There are multiple hemodynamic changes that occur with giant goiters.  Usually these occur when there is substantial substernal extension because the gland and all upper mediastinal structures are compressed between the rigid sternal bone and the spine in a finite space.    The gland may thus cause compression of the neck and upper mediastinal vessels causing venous outflow obstruction and superior vena cava syndrome.  One way to assess this pre-operatively is by having the patient elevate their arms above their head.  As venous return to the vena cava increases, outflow obstruction will cause flushing in the face and dyspnea known as Pemberton’s sign.  Another ramification of this venous congestion is that there can potentially be “downhill varices” of the upper esophagus which can lead to hematemesis.  These engorged feeding vessels should be recognized intraoperatively and appropriately ligated to help prevent bleeding.  Superior vena cava syndrome may also cause thrombosis in the vena cava.  Dyspnea may be caused by decompensated right sided congestive heart failure, pleural effusion and pulmonary hypoperfusion caused by compression of the pulmonary arteries.  There have even been numerous reports of cerebrovascular insufficiency and stroke from goiters either by direct compression of the carotid arteries or by “thyrocervical steal” caused by increased thyroid blood flow.  In these cases, thyroidectomy was curative of the ischemic events.

Incidences of intraoperative complications are higher in patients with large goiters when compared to patients with smaller thyroid glands.  These complications include higher rates of transient and permanent vocal cord paralyses as well as temporary and permanent hypocalcemia from parathyroid gland injury.

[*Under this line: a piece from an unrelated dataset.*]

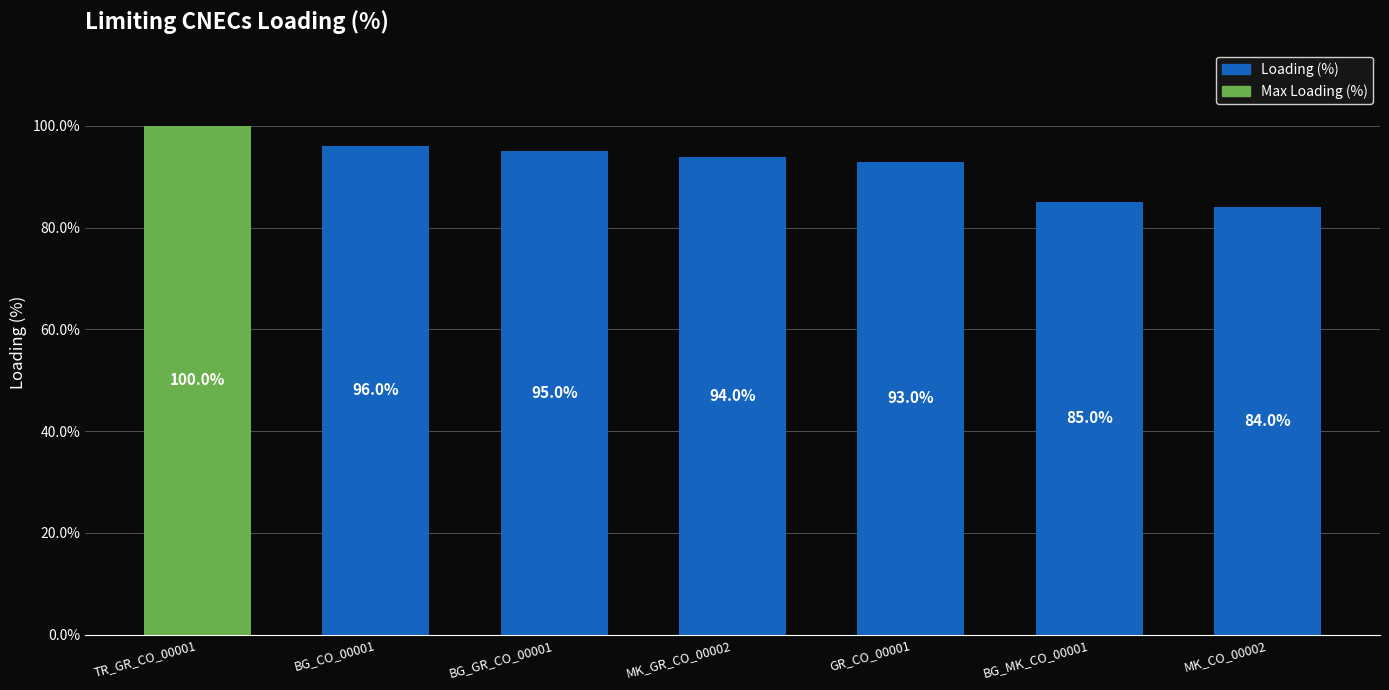

What is the greatest value displayed?

100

Neurologic injury from benign thyroid disease has been reported in cases of large benign goiter as well.  These include phrenic nerve palsies, Horner’s syndrome and recurrent laryngeal nerve palsies.   In these rare reports, the nerves may return to function following thyroidectomy.

Another consideration that must be made in patients with giant goiters is their proclivity towards poor nutritional status.  The thyroid in these patients may either be compressing the esophagus directly via posterior extension or indirectly via crico-tracheal compression posteriorly.  Often, it is the resultant dysphagia which leads patients to presentation.  Poorly coordinated swallow may result and may persist beyond thyroidectomy and thus the operating surgeon should be mindful of the possibility of persistent dysphagia following surgery.  The operating surgeon should also be mindful of the patient’s nutritional status pre-operatively as this may lead to poor wound healing.  This malnutrition can have multiple effects on the endocrine function of the thyroid gland.  Additionally, malnutrition can lead to low protein states causing multiple endocrine abnormalities including decreased levels of thyroid hormone and even increased thyroid size.

Overall, the technical aspects of surgical management of large goiters are similar to those of the more common smaller goiter variety; however there are many unique issues that arise as a result of the glands size.  Surgeons who undertake these cases should be mindful of all of the potential pitfalls and special considerations that confound these interesting cases.  The surgeon should also be skilled routine thyroid surgery as well as procedures which may be required based on operative findings.